Les solutions de dessalement essaiment en fait déjà, en dépît de leur coût et de leurs inconvénients pour l’environnement, tout autour de la Méditerranée.

L’Algérie et l’Espagne ont clairement opté pour cette réponse pour résoudre leur problème de pénurie. L’Algérie construit une installation qui produira 1,8 million de m3 par jour, et d’ici quelques années l’alimentation d’Alger proviendra presque exclusivement de la mer.

En Espagne les premières unités ont été installées dès les années 80 aux Canaries. Palma de Majorque s’est dotée de 3 usines, dont la plus importante fournit 68 000 m3 d’eau par jour. De quoi alimenter une dizaine de millions de touristes et une vingtaine de golfs. Et 2 autres usines vont être construites à Palma et à Ibiza. Sur la côte espagnole, l’usine de Carboneras, près d’Almeria, la plus grande d’Europe, avec 120 000 m3 par jour, alimente à la fois l’agriculture et le tourisme. Au total, d’ici 5 ans, l’Espagne pourrait produire au moins 1,7 million de m3 par jour, sur une quinzaine d’installations. Sans compter une usine gigantesque à Barcelone, qui devrait fournir à elle seule 200 000 m3 par jour pour satisfaire aux besoins de l’agglomération.

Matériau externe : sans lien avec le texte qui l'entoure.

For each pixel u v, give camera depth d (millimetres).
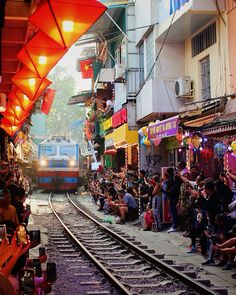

L’Espagne est déjà au 5ème rang mondial pour le recours au dessalement, avec plus de 900 unités en fonctionnement, derrière les Etats-Unis ou le Koweit. La tendance est la même en Italie (11ème rang mondial) et en Grèce.

Dans le nord de l’Europe, la Belgique étudie l’implantation de plusieurs unités. En Angleterre, la Thames Water Authority, qui gère l’alimentation du Grand Londres, projette la construction d’une usine qui traiterait l’eau saumâtre de la Tamise, avec pour objectif une production journalière de 150 000 m3, permettant d’alimenter 900 000 personnes.

L’Allemagne et les Pays-Bas ont déjà eux aussi construit quelques installations.

En France enfin quelques régions songent à s’équiper, notamment sur la facade Atlantique, victime de sécheresses chroniques.

Reste que si les nouveaux systêmes de filtration de l’eau de mer par des membranes ont permis d’en abaisser le coût, la technologie de dessalement reste chère, aux alentours de 0,50 centimes d’euros par m3. Elle restera donc hors d’atteinte de nombreux pays du Sud, ceux-là mêmes qui en auraient le plus besoin.